Une étude menée par trois sociologues de l’Institut national d’études démographiques et d’une université italienne montre comment les écarts de revenus au sein du couple peuvent avoir des conséquences sur l’avenir de celui-ci. Le risque de séparation est bien réel.
Les Anglosaxons les appellent les “breadwinner”, littéralement ceux qui ont un gagne-pain (bread : le pain, to win : gagner) sur lequel ils peuvent faire vivre leur famille. Les breadwinner, ce sont aussi ceux qui ont le salaire le plus élevé au sein d’un couple où les deux personnes travaillent. Pendant longtemps, il s’agissait, sauf exception, d’hommes. Mais, depuis l’arrivée massive sur le marché du travail des femmes et le niveau croissant de diplômes, il n’est plus rare de voir des femmes qui gagnent plus que leur conjoint.
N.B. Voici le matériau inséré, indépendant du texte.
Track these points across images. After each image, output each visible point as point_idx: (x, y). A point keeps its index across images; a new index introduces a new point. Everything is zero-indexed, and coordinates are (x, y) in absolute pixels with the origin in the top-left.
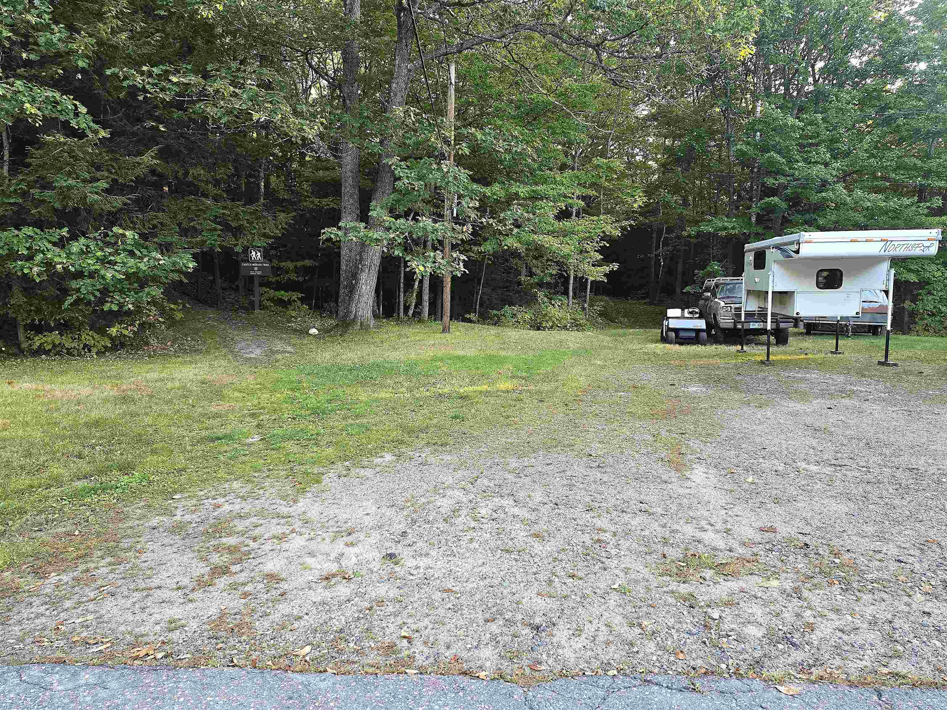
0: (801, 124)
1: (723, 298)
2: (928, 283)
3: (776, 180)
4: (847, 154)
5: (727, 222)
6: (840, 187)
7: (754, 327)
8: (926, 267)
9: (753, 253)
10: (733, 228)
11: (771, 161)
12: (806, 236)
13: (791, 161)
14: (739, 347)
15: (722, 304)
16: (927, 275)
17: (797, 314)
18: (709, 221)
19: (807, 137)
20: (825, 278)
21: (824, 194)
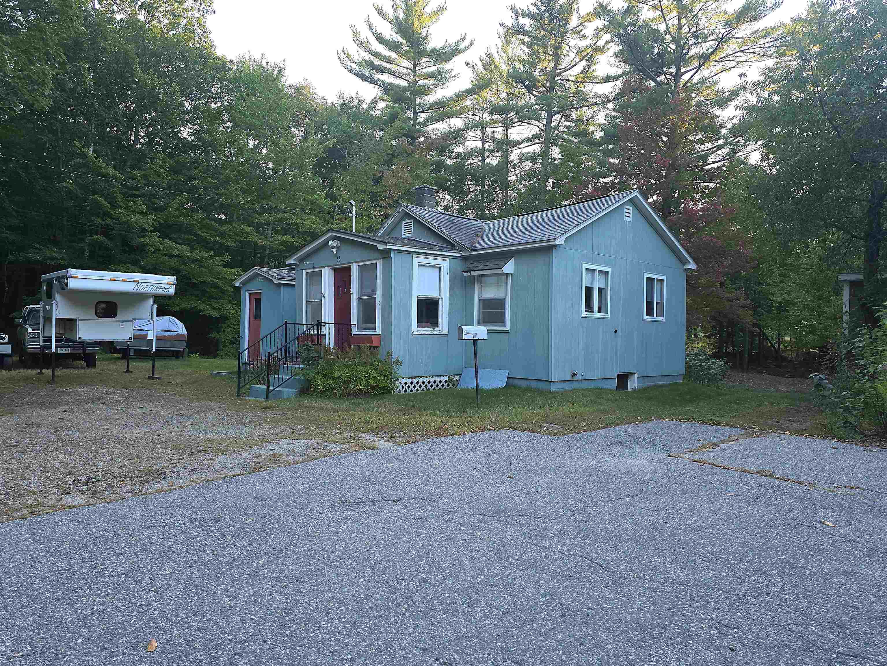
0: (123, 177)
1: (32, 325)
2: (227, 318)
3: (103, 221)
4: (161, 209)
5: (57, 252)
6: (155, 235)
7: (61, 352)
8: (225, 306)
9: (46, 283)
10: (62, 259)
11: (96, 203)
12: (73, 272)
13: (114, 206)
14: (39, 371)
15: (30, 330)
16: (225, 312)
17: (80, 338)
18: (40, 249)
19: (129, 188)
20: (103, 309)
21: (142, 240)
Une étude publiée par une équipe de chercheures franco-italiennes, ce lundi 30 septembre, dans la revue European Journal of Population s’est intéressée à la stabilité des couples avec une “female breadwinner” en France. Selon Giulia Ferrari, professeure à l’Université de Trento en Italie, Anne Solaz et Agnese Vitali, sociologues à l’Ined (Institut national d’études démographiques), un quart des couples en âge de travailler se trouvaient dans la situation où la femme gagne plus que son conjoint en 2017. En 2002, cela ne concernait qu’un couple sur cinq.
Difficultés à s’éloigner des normes
En s’appuyant sur les données récoltées sur ces quinze années (2002-2017) via l’Échantillon Démographique Permanent (EDP), les chercheuses montrent que “lorsque la part des revenus de la femme dépasse 55 % du revenu total du couple, le risque de séparation augmente significativement. Ces couples présentent un risque de rupture supérieur de 11 à 40 % (selon l’ampleur de la contribution de la femme) par rapport aux couples dont les revenus sont équitablement répartis. Le risque de séparation croît à mesure que la part des revenus de la femme augmente.”
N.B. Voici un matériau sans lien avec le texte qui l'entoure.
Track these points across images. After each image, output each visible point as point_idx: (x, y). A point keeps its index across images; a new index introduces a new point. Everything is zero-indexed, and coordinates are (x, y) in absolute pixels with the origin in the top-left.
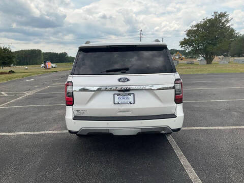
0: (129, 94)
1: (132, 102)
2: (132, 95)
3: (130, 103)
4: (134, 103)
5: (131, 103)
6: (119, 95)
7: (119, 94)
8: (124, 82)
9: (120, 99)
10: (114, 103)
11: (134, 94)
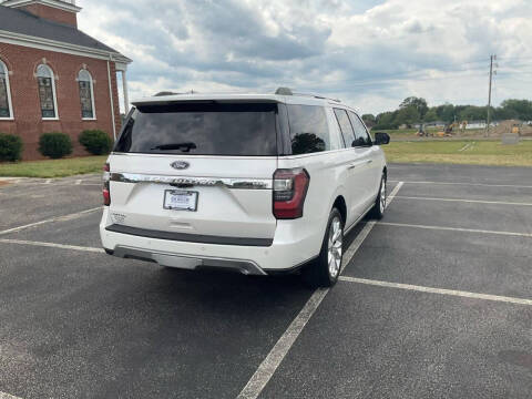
1: (193, 207)
2: (194, 195)
3: (189, 209)
4: (196, 210)
6: (173, 192)
8: (181, 168)
9: (173, 199)
10: (164, 207)
11: (198, 193)
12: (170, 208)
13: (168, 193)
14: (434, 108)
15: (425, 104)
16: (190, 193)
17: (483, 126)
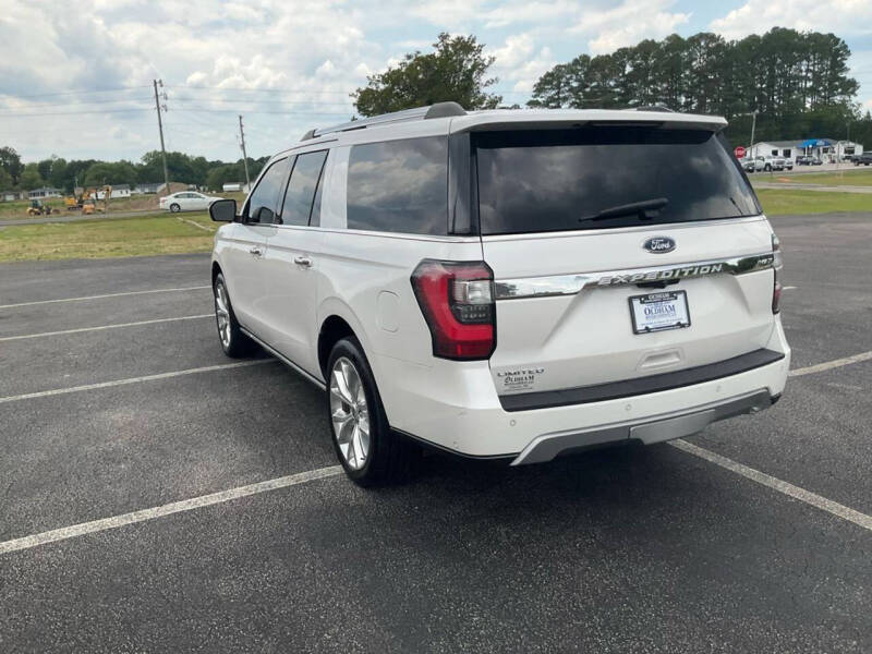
0: (671, 294)
1: (685, 320)
4: (689, 324)
5: (682, 326)
6: (644, 299)
7: (646, 297)
9: (648, 313)
10: (636, 332)
11: (684, 292)
12: (648, 330)
13: (636, 303)
14: (32, 165)
15: (15, 158)
16: (673, 295)
17: (126, 193)
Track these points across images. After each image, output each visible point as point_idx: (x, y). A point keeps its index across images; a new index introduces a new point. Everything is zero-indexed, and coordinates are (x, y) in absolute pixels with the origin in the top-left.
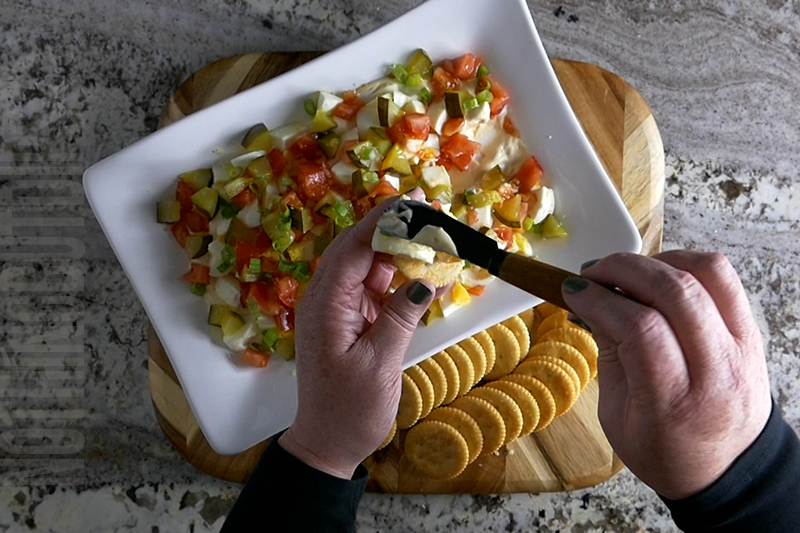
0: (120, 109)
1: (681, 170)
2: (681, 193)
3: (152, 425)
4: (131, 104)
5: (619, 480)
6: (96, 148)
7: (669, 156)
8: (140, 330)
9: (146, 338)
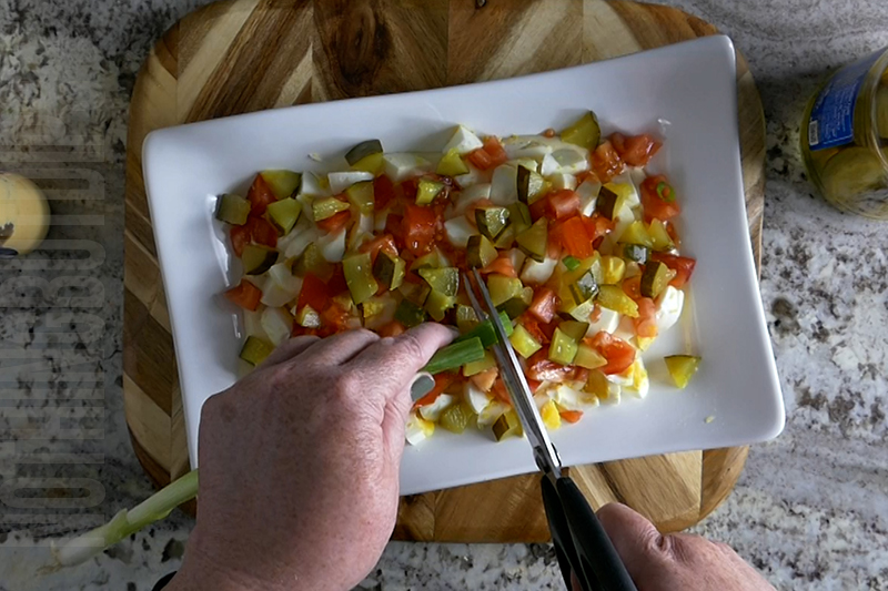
0: (88, 64)
1: (786, 139)
2: (785, 168)
3: (128, 457)
4: (101, 58)
5: (708, 525)
6: (59, 112)
7: (771, 122)
8: (113, 339)
9: (120, 349)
En fonction du type d’union qui lie les deux parties du couple, des différences existent. Ce sont les couples en union libre qui sont les plus menacés de se séparer et ceux pacsés qui ont le moins de risques de précipiter leur fin. Lorsque l’homme gagne plus que sa femme, les couples mariés sont plus stables que les autres.
Ce risque de séparation en fonction de la différence de revenus existe à tous les âges. Étonnamment, il est “également présent chez les jeunes couples, assurent les autrices de cet article, issus de générations ayant pourtant grandi avec des normes de genre plus égalitaires que celles des générations précédentes.”
Elles émettent plusieurs hypothèses pour expliquer ce phénomène : d’abord la possibilité pour ces couples qui ne suivent pas le “modèle dominant de l’homme ‘gagne-pain'” puissent rencontrer “davantage des difficultés conjugales”. Le fait aussi que ces femmes “gagne-pain” peuvent plus facilement ou librement envisager une séparation “en cas d’insatisfaction conjugale” car leur emploi leur permet une indépendance financière.
Des études se sont déjà intéressées à ce phénomène avec des conclusions en partie comparables notamment en Finlande et au Canada. C’est une première en France et “clairement une preuve que le fait de se détourner des normes est difficile à accepter même dans les pays comme la France où l’emploi des femmes est élevé et soutenu par les politiques publiques”, concluent les autrices.